September 22nd, 2009


Notes from Toledo

Sitting in the station reading the English-language version of El Pais, the Spanish newspaper that comes with the International Herald Tribune, I found an article about mosques in Spain. Headlined "Mosques? Not in my neighbourhood!", the article describes how "when a group of Muslims decides to open a mosque, the neighbours mobilize to stop the project". People think their house prices will plummet, that bearded terrorists will walk their streets, that there'll be noisy calls-to-prayer, and so on. Since the mid-90s there have been 60 blocked mosque projects in Spain, often on technicalities ("fire hazard"). As a result, Muslims gather in much more discreet, architecturally low-key prayer centres.

None of this information prepared me for the beautiful shock of arrival in Toledo, an ancient walled town about half-an-hour by train from central Madrid. In fact, if anything proves that Islamic architecture increases your house prices, it's Toledo. The station is a tiled Moorish fantasia, pure Morocco. Climb through the labyrinth of streets to the top of the hill and you sense the layout of a middle-eastern town. The abbeys are organised around central courtyards featuring fountains in the arabic style. The post office is an exotic north African space. Everywhere you find patterned tiles, bulging rounded gridded windows, buildings called "alcazar" and "alhambra". There are synagogues and Christian buildings too, of course -- and even a Chinese-looking house built by a Spanish Inquisitor -- but the Muslim presence is one of the things that makes Toledo a treasure.

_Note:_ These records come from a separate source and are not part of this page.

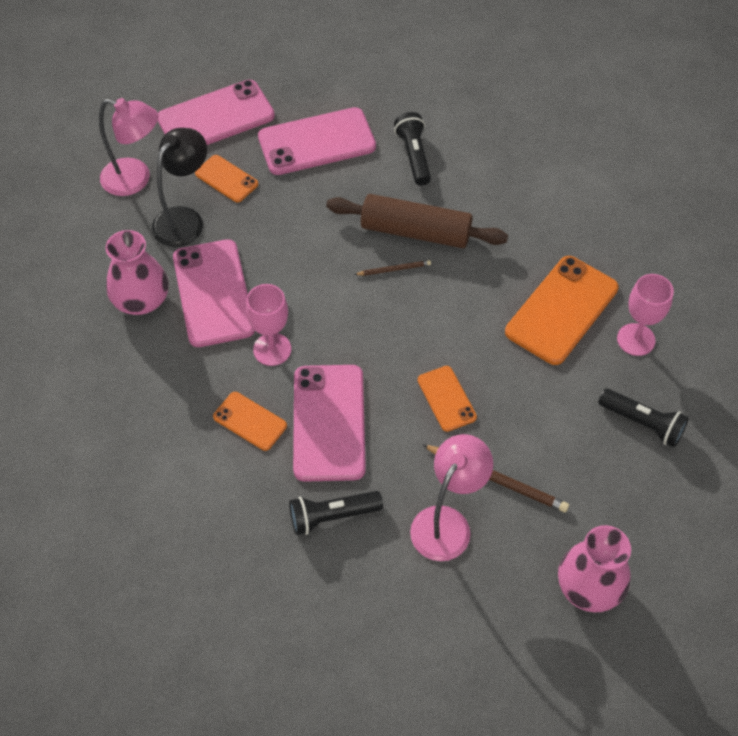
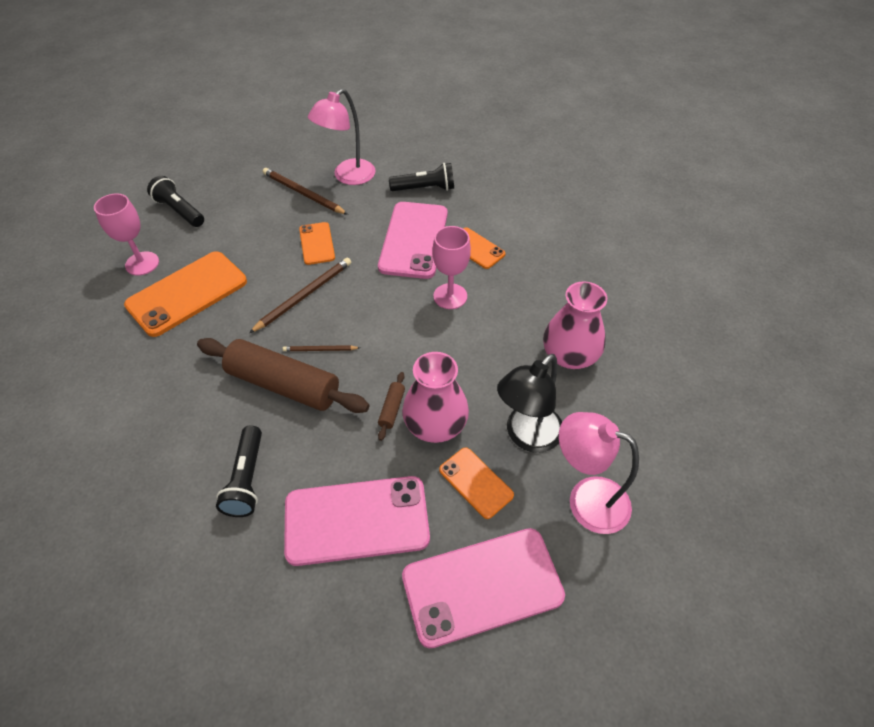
camera: 170 degrees left, 5 degrees down
pink phone [173,239,255,347] -> none
pink vase [558,525,631,612] -> pink vase moved to [402,352,469,443]
none -> brown pencil [249,257,351,333]
none -> brown rolling pin [378,372,405,441]

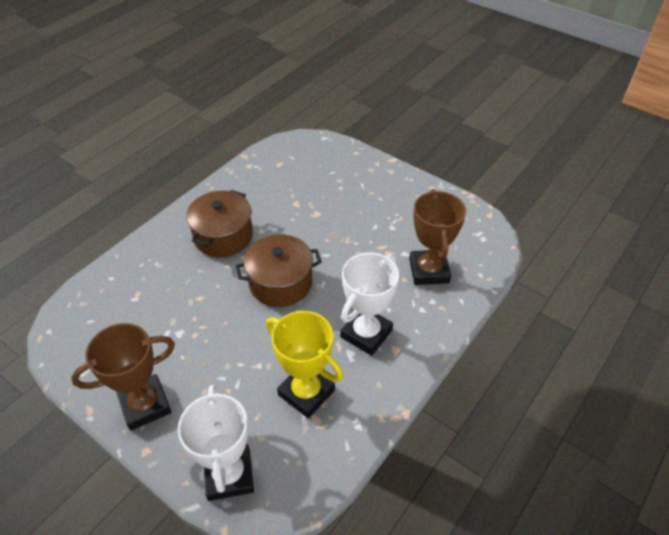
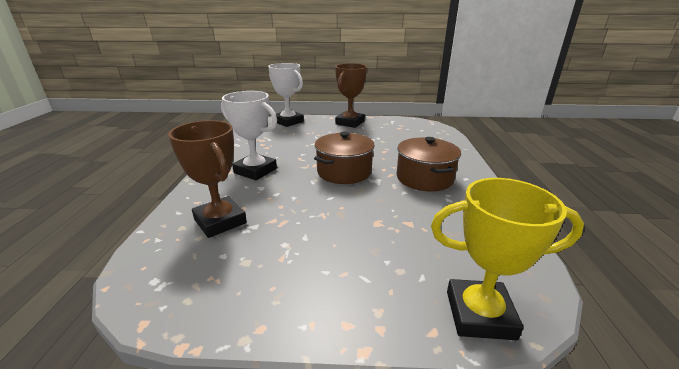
camera: 145 degrees right, 20 degrees down
yellow trophy [266,311,343,418] -> yellow trophy moved to [431,178,584,340]
white trophy [340,252,399,356] -> white trophy turned 60 degrees counterclockwise [221,91,277,180]

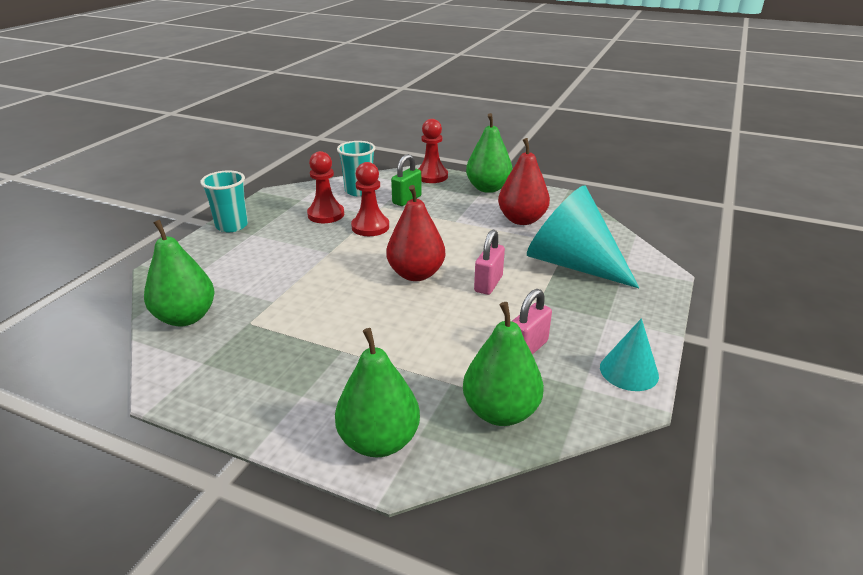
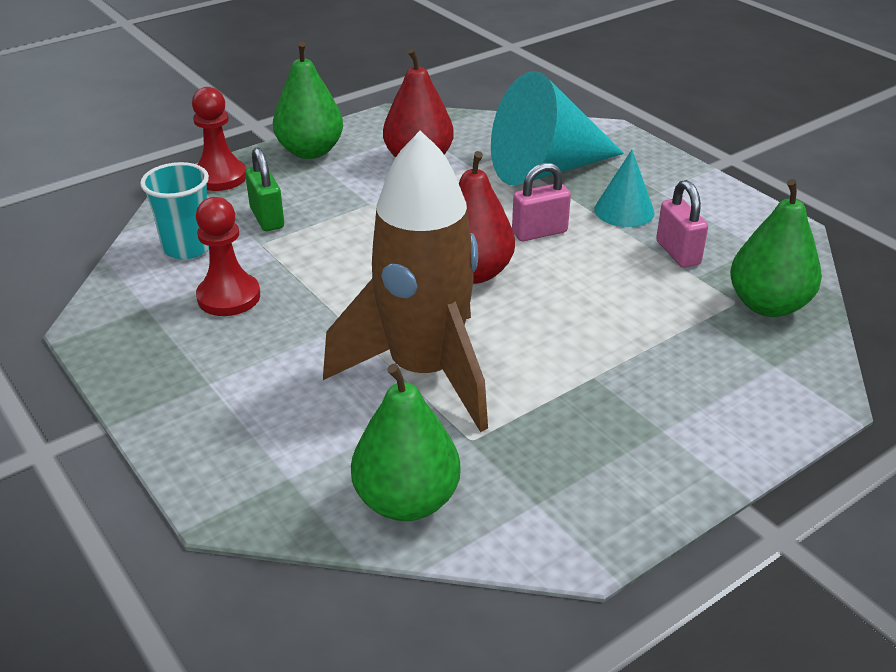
camera: 60 degrees left, 5 degrees up
turquoise cup [200,170,248,232] -> none
green pear [335,328,420,457] -> none
red pawn [351,162,389,236] -> none
pink padlock [474,230,505,295] -> pink padlock turned 75 degrees counterclockwise [512,163,571,241]
turquoise cone [600,318,659,391] -> turquoise cone moved to [594,150,655,227]
none -> brown rocket [323,130,488,432]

Back in Madrid yesterday evening, I went to the World Music section of 24-hour culture store FNAC. I was hoping to find a CD similar to one I already have, a recreation of Arabo-Andalusian medieval music (you can hear samples of it in my song Going For A Walk With A Line).

I asked the assistant where I might find such a fusion. "Oh," she told me in Spanish, "there's Arabic music and there's Andalusian music, but they're different things." Eventually -- and, it seemed, reluctantly -- the assistant dug out two CDs that contained the required fusion. It had happened somewhere, apparently, just not in her back yard.